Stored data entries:
━━━━
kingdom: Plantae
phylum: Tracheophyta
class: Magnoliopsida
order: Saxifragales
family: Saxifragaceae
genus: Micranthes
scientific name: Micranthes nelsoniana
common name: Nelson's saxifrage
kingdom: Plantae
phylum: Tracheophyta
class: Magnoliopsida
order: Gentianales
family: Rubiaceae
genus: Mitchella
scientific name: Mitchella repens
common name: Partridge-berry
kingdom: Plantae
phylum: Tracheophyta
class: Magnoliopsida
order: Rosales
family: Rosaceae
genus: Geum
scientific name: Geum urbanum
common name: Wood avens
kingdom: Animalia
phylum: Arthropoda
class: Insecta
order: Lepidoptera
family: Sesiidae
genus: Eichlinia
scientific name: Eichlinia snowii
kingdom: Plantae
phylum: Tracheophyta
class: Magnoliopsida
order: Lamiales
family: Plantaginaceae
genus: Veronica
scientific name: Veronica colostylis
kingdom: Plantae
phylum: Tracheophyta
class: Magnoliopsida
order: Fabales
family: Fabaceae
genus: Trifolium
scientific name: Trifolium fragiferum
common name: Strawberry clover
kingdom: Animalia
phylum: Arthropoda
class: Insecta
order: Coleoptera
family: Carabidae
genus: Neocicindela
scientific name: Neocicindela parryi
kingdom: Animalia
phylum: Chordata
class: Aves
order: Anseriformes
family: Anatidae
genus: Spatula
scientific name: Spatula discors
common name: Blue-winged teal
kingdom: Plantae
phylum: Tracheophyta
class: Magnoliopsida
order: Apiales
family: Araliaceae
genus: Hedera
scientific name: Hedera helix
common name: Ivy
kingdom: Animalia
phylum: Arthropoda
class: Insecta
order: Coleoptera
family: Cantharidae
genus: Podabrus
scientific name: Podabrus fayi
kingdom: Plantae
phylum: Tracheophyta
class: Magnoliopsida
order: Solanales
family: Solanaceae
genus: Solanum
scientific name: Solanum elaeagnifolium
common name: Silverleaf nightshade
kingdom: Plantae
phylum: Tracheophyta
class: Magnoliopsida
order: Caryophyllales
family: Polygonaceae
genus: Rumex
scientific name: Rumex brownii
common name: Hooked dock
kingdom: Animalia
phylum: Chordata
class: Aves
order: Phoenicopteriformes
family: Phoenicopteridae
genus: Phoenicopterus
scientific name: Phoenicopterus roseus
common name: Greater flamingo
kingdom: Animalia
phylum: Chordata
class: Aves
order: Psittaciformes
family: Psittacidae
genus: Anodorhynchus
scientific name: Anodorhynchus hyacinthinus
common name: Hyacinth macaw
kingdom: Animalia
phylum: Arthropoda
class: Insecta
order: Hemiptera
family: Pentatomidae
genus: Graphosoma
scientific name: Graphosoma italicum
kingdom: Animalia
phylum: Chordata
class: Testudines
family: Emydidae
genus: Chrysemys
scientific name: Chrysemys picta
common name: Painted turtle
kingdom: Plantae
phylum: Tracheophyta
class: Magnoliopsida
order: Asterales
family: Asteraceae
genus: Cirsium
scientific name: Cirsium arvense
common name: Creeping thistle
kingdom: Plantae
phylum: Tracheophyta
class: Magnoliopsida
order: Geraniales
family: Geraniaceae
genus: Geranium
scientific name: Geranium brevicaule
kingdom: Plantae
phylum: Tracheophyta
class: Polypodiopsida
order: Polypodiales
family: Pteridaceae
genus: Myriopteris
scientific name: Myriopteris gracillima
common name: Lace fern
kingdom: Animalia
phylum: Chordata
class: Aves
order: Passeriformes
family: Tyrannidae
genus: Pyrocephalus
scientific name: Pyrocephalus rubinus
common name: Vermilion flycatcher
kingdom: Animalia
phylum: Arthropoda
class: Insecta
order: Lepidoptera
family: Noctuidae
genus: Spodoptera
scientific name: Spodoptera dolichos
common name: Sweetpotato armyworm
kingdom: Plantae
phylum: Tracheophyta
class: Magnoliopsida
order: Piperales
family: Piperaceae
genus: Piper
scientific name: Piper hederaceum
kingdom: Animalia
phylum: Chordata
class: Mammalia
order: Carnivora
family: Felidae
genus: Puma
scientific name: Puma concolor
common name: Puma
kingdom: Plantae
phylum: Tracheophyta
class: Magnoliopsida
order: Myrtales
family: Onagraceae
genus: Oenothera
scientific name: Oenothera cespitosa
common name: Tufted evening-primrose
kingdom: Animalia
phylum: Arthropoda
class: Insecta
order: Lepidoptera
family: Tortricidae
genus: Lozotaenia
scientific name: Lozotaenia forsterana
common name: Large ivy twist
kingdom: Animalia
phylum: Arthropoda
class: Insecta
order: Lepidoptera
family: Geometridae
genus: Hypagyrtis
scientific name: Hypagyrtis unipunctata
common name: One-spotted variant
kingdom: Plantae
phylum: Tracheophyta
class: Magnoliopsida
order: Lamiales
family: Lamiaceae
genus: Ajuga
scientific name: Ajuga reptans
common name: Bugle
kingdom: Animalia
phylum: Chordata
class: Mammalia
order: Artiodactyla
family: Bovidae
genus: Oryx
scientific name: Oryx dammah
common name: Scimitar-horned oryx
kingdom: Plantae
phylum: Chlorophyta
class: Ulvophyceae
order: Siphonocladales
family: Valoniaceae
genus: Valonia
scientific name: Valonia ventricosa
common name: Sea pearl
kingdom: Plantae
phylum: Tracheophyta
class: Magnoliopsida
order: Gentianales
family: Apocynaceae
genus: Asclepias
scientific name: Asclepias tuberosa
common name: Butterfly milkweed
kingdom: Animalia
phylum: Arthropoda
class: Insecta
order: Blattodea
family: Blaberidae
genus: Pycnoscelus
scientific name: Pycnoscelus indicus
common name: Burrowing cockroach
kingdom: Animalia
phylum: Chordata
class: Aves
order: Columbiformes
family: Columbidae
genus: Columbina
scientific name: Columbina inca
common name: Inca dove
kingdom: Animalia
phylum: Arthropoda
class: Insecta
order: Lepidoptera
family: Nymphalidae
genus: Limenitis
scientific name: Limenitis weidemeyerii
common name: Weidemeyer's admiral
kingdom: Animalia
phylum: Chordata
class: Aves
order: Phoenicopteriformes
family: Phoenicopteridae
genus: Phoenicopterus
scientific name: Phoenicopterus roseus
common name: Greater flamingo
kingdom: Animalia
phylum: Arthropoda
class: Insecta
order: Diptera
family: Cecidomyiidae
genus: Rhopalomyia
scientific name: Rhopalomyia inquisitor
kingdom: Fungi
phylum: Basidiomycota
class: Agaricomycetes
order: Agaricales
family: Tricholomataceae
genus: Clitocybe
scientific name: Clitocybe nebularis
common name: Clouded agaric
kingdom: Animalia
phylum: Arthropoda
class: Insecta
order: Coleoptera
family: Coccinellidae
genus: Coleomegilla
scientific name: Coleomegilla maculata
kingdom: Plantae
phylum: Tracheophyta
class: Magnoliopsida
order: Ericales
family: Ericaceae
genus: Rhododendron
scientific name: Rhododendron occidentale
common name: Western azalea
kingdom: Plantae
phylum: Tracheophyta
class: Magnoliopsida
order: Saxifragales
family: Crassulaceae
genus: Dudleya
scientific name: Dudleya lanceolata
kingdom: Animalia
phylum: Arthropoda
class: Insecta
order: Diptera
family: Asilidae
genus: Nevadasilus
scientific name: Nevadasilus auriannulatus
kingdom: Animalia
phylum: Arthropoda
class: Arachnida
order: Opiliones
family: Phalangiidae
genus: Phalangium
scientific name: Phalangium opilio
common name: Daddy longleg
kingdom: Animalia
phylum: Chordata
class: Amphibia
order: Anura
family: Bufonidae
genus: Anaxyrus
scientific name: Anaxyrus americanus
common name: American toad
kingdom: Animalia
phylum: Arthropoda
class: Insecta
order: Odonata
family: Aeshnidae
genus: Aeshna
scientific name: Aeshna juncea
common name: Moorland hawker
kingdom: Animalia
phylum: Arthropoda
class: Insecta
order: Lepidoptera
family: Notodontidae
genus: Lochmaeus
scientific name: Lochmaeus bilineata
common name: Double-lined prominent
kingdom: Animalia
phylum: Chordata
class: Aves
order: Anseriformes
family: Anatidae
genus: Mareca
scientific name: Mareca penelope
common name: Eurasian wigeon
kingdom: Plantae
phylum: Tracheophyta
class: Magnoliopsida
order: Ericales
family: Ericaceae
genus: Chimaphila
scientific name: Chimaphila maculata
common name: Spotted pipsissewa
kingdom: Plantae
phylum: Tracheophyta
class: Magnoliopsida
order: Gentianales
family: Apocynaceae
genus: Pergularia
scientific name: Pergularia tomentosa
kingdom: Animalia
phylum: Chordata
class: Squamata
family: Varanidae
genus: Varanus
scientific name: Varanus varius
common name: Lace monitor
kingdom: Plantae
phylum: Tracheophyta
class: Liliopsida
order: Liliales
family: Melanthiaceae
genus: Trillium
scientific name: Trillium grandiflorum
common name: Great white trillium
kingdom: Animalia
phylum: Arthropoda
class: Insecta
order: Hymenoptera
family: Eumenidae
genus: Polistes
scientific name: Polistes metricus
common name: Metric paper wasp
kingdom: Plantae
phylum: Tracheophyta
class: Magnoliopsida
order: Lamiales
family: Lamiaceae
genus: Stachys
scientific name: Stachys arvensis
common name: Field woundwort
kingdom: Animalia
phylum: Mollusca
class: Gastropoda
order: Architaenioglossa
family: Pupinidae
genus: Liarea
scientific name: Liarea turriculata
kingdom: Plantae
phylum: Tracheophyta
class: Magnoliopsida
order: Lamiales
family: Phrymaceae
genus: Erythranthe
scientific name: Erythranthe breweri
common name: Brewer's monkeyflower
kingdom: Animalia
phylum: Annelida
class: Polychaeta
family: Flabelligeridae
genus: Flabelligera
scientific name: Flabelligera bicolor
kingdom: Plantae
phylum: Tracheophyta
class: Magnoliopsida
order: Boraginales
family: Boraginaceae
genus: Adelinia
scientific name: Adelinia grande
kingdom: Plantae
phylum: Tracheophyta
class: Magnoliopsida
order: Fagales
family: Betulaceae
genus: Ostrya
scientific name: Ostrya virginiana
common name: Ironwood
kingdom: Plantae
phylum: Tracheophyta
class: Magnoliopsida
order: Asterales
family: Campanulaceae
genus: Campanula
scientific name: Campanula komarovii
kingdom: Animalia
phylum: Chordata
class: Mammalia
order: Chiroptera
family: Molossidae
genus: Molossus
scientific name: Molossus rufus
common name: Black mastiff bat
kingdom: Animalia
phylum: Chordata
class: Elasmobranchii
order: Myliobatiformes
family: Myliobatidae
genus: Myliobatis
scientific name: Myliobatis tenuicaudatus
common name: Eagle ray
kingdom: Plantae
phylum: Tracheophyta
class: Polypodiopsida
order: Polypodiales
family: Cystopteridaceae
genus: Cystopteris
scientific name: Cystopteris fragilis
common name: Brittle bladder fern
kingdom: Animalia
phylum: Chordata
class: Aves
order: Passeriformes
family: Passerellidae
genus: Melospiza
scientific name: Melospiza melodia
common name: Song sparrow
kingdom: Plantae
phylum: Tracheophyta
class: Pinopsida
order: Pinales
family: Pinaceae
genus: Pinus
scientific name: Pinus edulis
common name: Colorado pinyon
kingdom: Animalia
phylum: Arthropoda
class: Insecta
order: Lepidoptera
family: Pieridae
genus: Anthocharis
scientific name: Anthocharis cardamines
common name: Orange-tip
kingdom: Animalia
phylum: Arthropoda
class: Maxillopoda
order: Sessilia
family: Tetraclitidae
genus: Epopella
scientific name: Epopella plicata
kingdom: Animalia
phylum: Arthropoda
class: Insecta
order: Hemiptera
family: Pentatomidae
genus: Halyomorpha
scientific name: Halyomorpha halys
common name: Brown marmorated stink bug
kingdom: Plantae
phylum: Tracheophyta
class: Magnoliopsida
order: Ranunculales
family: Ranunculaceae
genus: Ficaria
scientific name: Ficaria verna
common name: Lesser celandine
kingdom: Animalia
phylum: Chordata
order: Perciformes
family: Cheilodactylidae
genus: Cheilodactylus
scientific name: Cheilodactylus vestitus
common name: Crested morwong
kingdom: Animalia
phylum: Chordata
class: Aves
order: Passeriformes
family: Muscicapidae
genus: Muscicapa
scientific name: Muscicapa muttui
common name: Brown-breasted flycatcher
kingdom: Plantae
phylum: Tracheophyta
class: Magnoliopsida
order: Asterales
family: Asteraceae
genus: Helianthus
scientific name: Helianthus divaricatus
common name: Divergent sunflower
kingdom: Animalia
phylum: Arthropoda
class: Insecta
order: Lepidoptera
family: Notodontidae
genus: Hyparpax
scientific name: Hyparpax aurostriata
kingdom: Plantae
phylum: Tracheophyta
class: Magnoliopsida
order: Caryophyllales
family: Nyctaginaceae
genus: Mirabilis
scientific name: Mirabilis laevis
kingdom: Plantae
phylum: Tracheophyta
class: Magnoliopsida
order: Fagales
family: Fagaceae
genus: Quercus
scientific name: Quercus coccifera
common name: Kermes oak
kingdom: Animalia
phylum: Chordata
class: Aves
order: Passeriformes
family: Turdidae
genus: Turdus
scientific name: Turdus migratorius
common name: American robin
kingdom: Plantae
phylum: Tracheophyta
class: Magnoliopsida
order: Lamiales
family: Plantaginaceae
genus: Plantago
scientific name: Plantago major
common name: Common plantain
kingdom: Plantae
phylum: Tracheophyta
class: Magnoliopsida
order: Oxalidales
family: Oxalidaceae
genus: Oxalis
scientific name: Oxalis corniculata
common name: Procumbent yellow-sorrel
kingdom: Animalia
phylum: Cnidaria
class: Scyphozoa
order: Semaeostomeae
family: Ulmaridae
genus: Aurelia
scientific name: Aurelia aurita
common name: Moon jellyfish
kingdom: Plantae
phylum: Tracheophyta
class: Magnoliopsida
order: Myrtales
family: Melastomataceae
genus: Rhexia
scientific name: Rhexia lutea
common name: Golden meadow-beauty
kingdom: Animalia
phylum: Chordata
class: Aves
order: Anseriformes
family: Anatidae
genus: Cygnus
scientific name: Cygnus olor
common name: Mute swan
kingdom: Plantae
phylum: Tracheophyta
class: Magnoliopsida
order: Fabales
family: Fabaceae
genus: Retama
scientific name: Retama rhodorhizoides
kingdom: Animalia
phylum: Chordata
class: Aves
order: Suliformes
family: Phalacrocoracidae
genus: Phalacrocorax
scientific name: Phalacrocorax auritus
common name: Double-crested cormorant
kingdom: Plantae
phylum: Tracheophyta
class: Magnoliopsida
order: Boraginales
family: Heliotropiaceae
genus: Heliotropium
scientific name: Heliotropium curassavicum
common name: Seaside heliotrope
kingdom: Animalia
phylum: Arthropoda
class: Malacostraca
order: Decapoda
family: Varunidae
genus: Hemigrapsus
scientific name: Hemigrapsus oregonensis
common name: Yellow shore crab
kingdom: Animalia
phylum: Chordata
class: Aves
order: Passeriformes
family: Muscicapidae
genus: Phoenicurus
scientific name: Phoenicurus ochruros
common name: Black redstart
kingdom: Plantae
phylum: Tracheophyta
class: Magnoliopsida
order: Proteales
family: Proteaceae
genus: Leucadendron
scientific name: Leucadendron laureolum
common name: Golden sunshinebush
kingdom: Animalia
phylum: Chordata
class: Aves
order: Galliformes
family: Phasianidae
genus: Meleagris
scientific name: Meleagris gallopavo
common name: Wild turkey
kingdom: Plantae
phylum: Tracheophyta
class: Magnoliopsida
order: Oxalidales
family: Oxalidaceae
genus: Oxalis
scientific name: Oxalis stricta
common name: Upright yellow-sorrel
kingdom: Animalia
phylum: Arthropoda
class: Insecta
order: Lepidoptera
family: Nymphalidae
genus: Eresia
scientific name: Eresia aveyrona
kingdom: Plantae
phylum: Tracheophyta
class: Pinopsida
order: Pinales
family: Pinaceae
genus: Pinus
━━━━
**WHAT YOU SHOULD DO**. Format the listing as a two-column CSV with the headers rank and value, starting with the line that contains "genus: Heliotropium" and going on through the line that contains "scientific name: Leucadendron laureolum". Give one row per line, with each field in double quotation marks and any line breaks replaced by spaces.

**ANSWER BELOW**.
rank,value
"genus:","Heliotropium"
"scientific name:","Heliotropium curassavicum"
"common name:","Seaside heliotrope"
"kingdom:","Animalia"
"phylum:","Arthropoda"
"class:","Malacostraca"
"order:","Decapoda"
"family:","Varunidae"
"genus:","Hemigrapsus"
"scientific name:","Hemigrapsus oregonensis"
"common name:","Yellow shore crab"
"kingdom:","Animalia"
"phylum:","Chordata"
"class:","Aves"
"order:","Passeriformes"
"family:","Muscicapidae"
"genus:","Phoenicurus"
"scientific name:","Phoenicurus ochruros"
"common name:","Black redstart"
"kingdom:","Plantae"
"phylum:","Tracheophyta"
"class:","Magnoliopsida"
"order:","Proteales"
"family:","Proteaceae"
"genus:","Leucadendron"
"scientific name:","Leucadendron laureolum"